D-Day (June 6) was the day battle was joined between gravity and trains on my HO scale SP Cascade Line. The full mainline was placed in service, albeit with crude turnout control. A dozen operators showed up to give the completed mainline grade and staging tracks their first test.
All of the time spent over the past two months under the layout paid off as the basic track wiring performed well and the trains rolled. The initial “Smoke Test” earlier in the week resulted in---NO smoke! Even more, crossing between power districts for the four new boosters added to the layout went flawlessly the first time. There were no out-of-phase boundaries as I successfully maintained the wiring pattern for all boosters.
The railroad remains un-signaled (“dark” territory) so a Direct Traffic Control (DTC) system was employed per Southern Pacific practice in the 1980’s. Former Dispatcher for the SP, Rick Kang helped adapt the system to my HO scale railroad and performed the first Dispatcher duties.
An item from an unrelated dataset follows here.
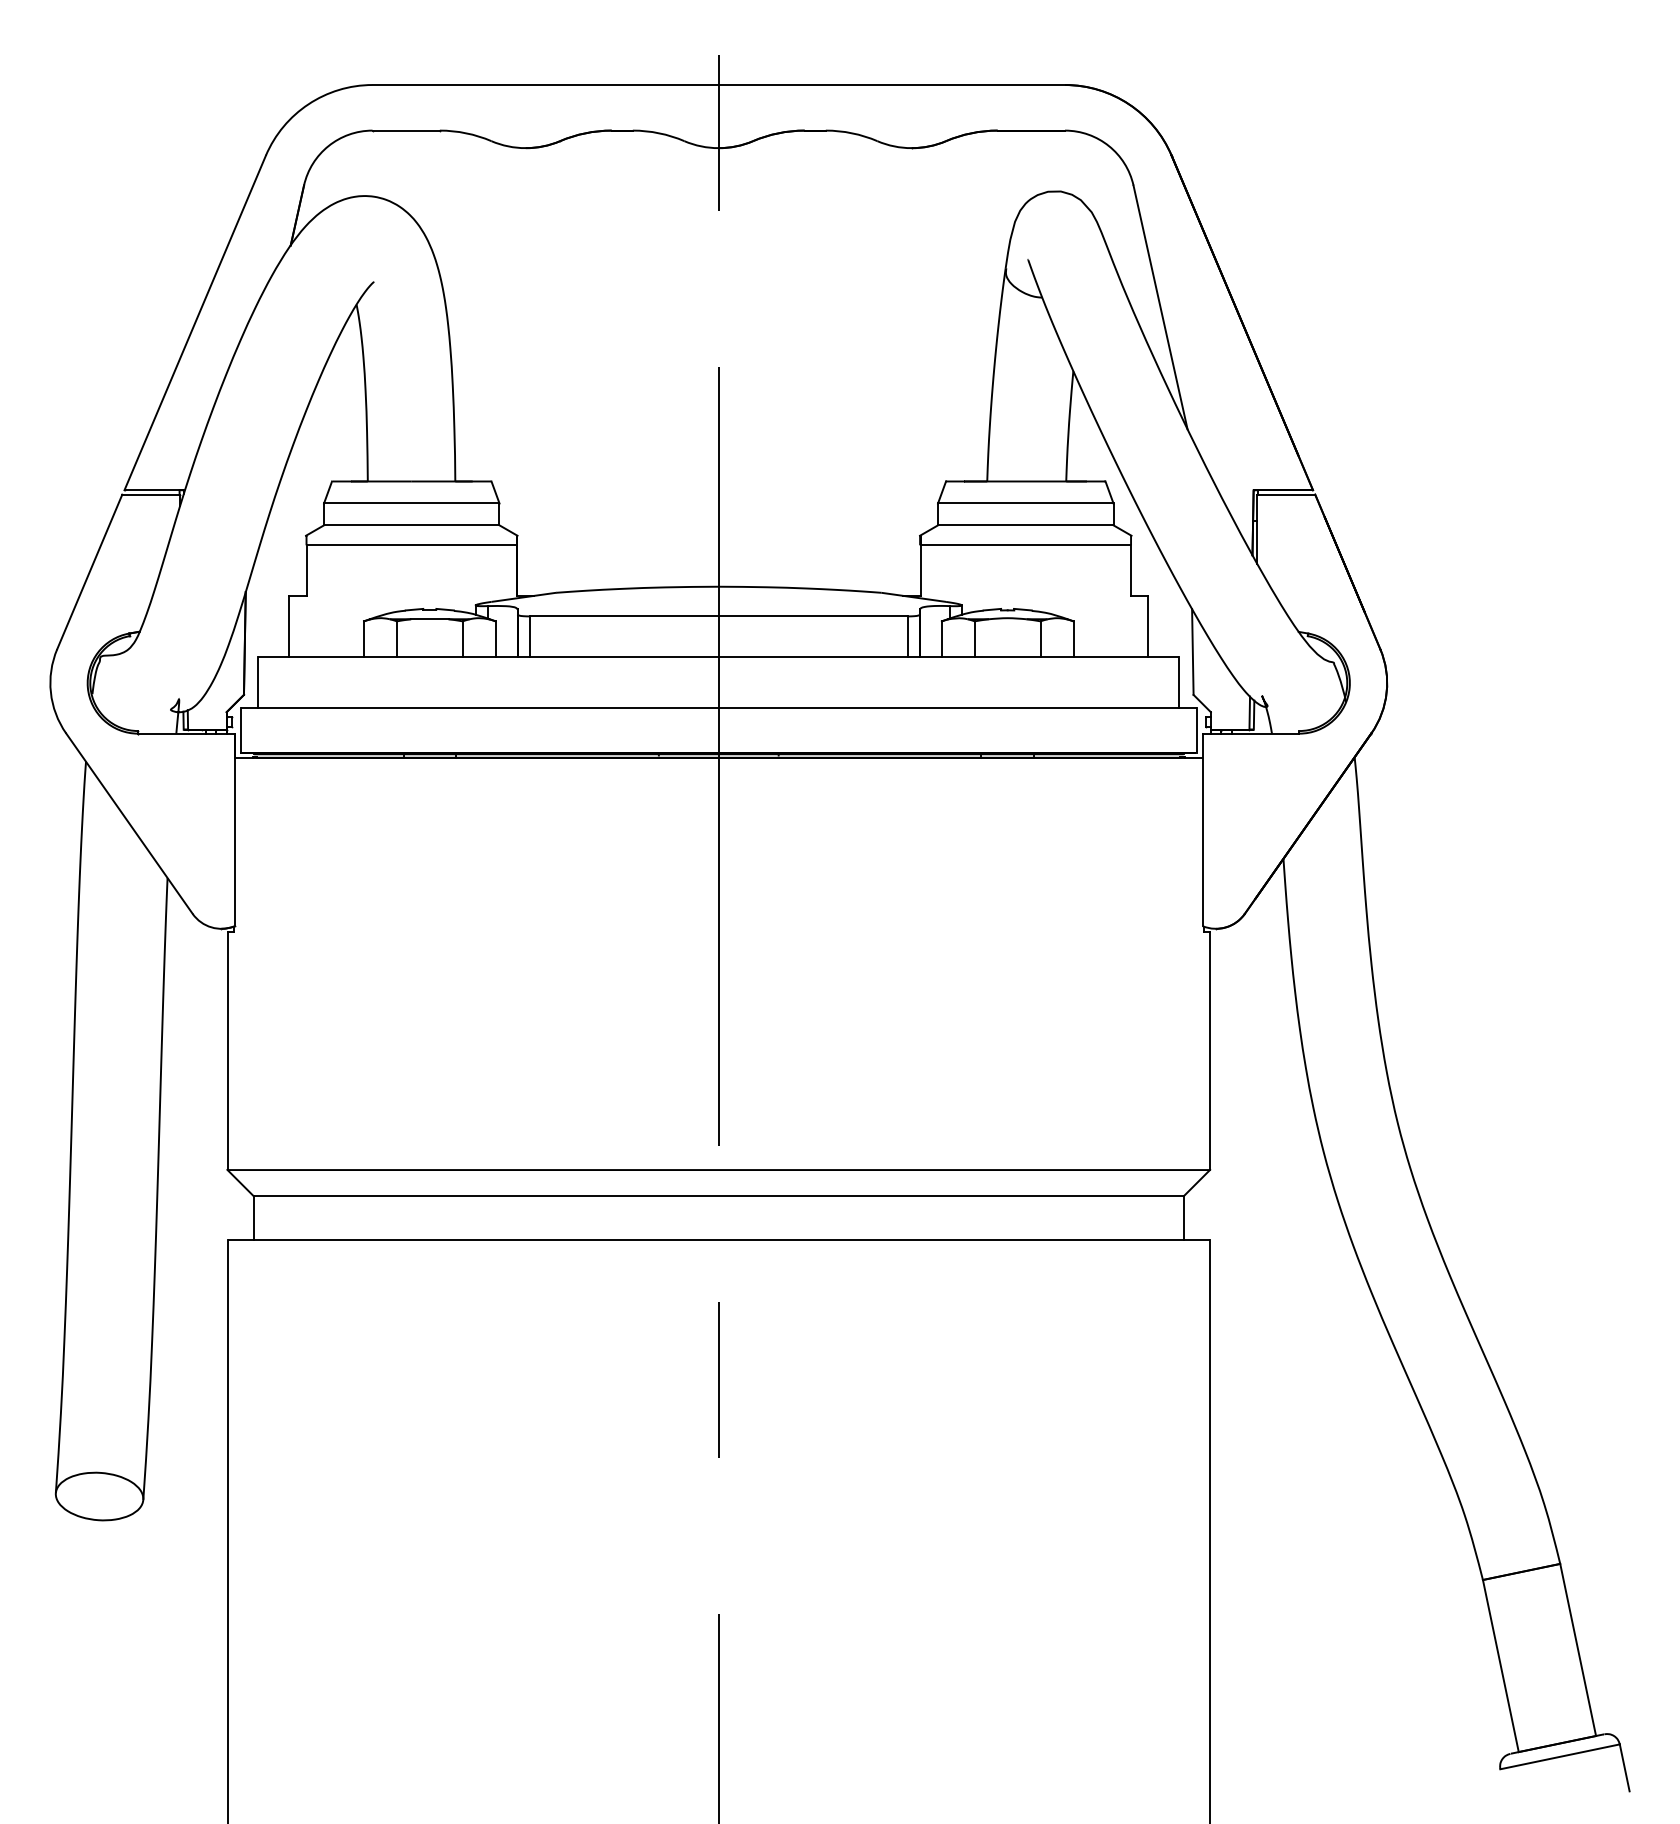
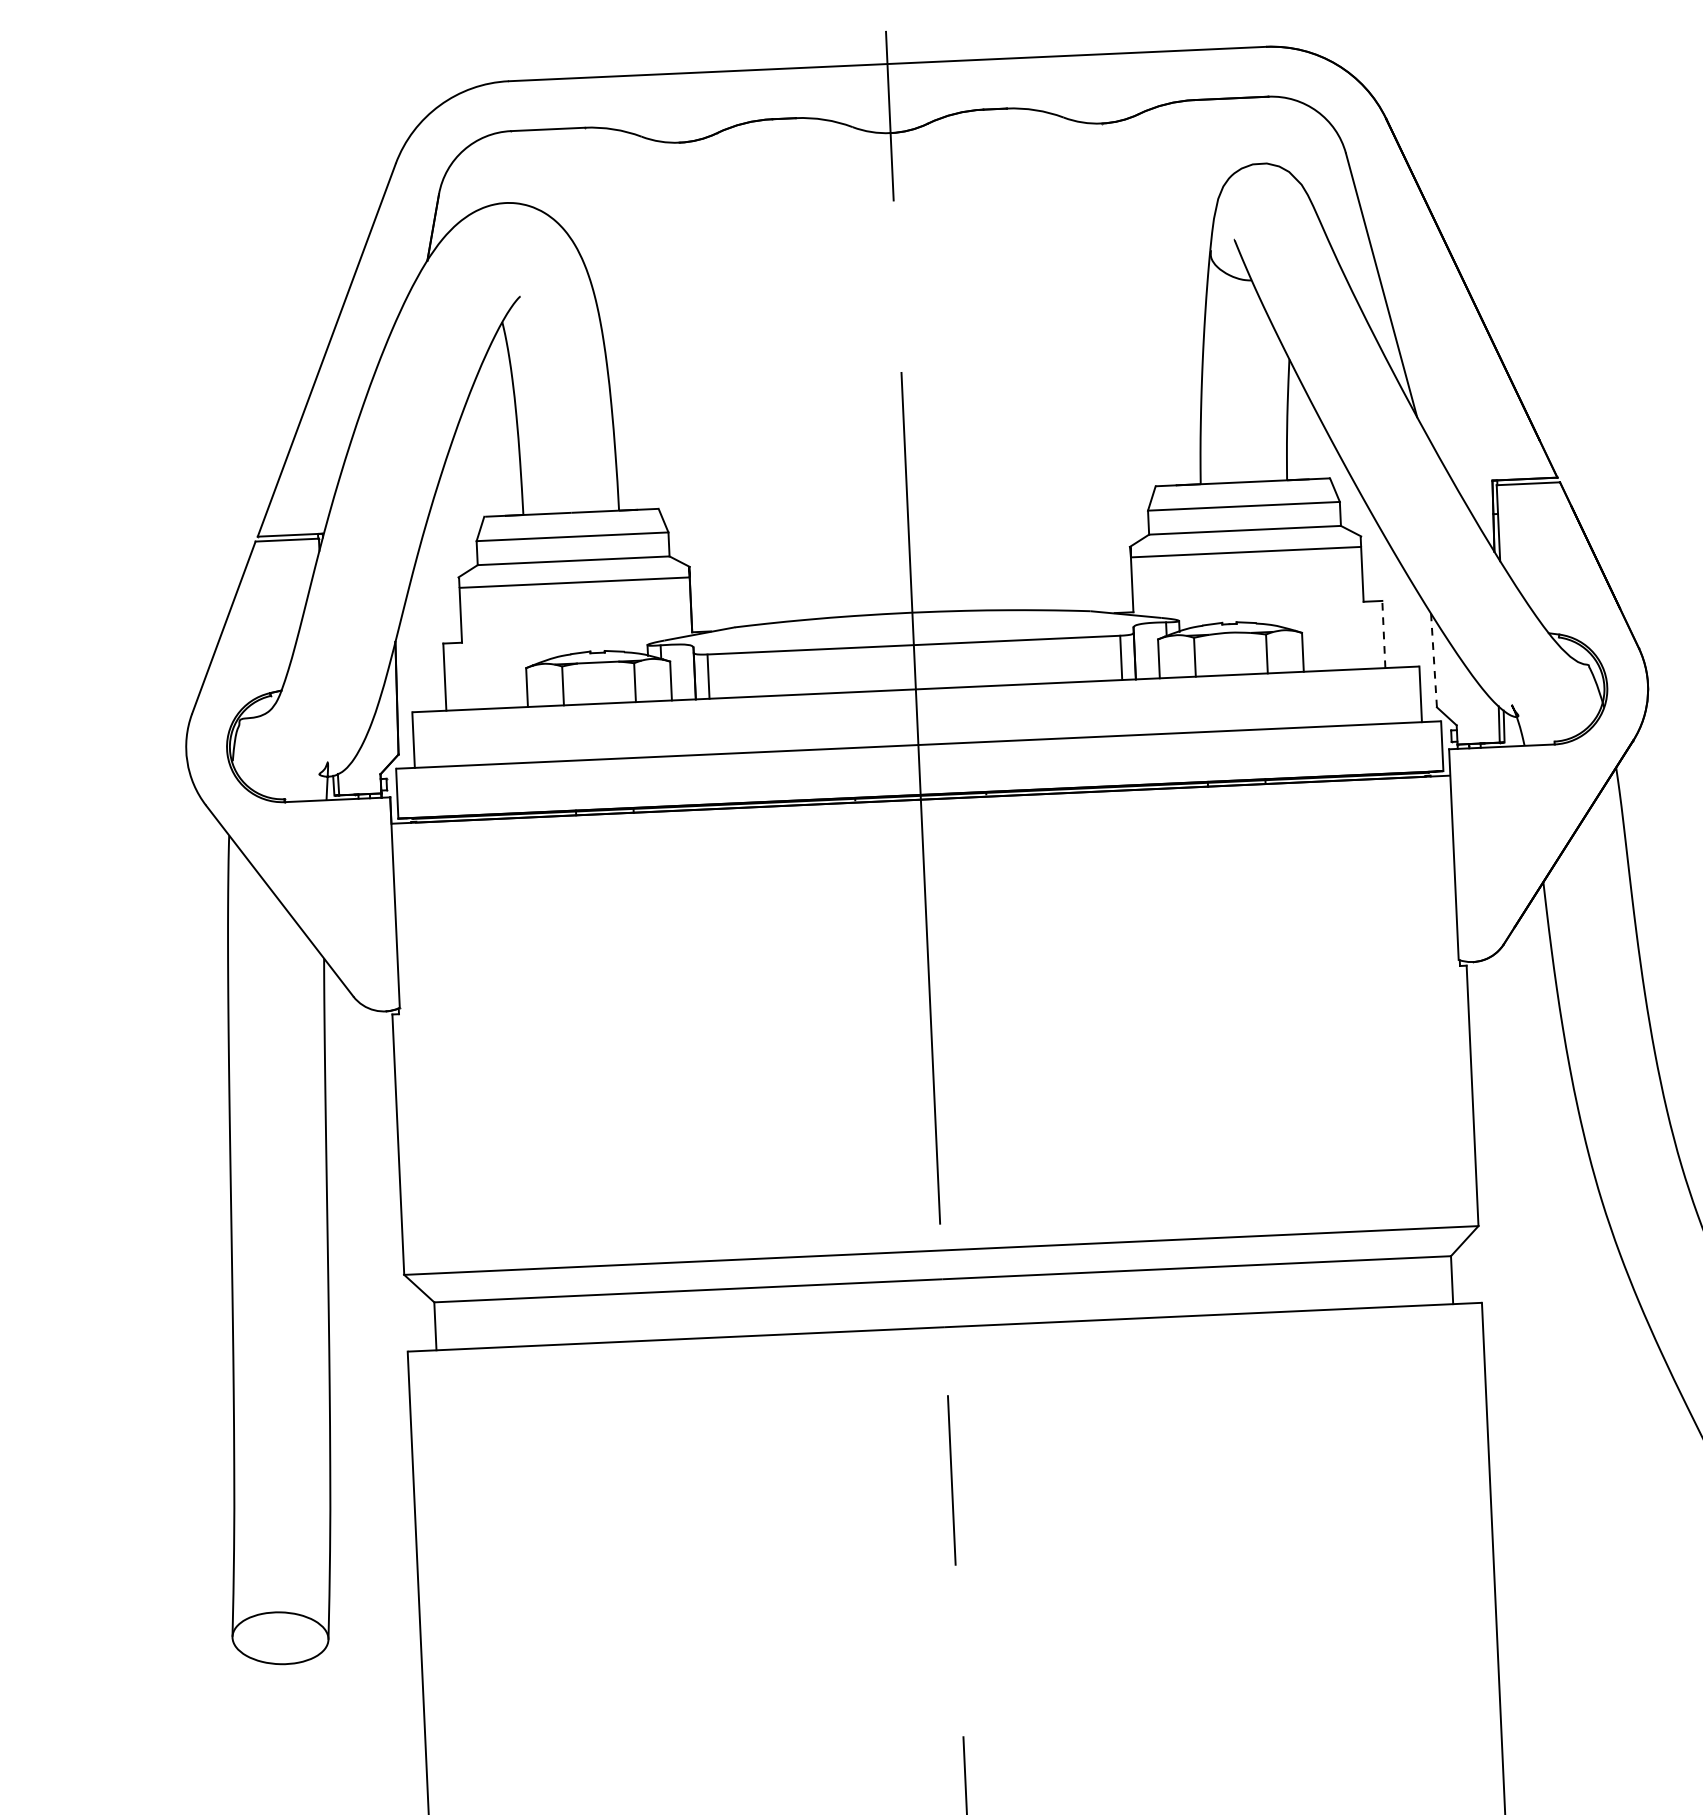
line: (1148, 626) -> (1384, 634), solid -> dashed
line: (1192, 651) -> (1433, 659), solid -> dashed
The system worked well. It was a joy to see meets between opposing trains develop on the mountain grade. All of us got a rush seeing this happen even with bare plywood or spline roadbed and no scenery. Our minds filled in the blanks.
Herewith some photos from the day.
The Eugene yard is busy with road and yard crews.
David B. brings a train to a halt in the upper staging yard at Crescent Lake. Dispatcher Rick Kang is busy at his desk down below.
Dave H. brings a train upgrade through McCredie Springs.
Later on, Dave brings his train out of Wicopee and around the loop at Salt Creek trestle. I am eager to build this signature scene.
A meet takes place high up at Cruzatte. The planned operator platform is needed!
Conductor Bob S. watches as Engineer Dave C. bring their RR-East train past the RR-West train in the siding at Cruzatte.
Conductor Rick A. calls the Dispatcher with an OS report while David B. and John B. await further clearance. Down below, Robert Y. guides a train over Salmon Creek and starts up-grade, RR-westbound.
Although the railroad has a few rough edges, and much work yet to go, it passed this first test of something approaching full operations. Whew!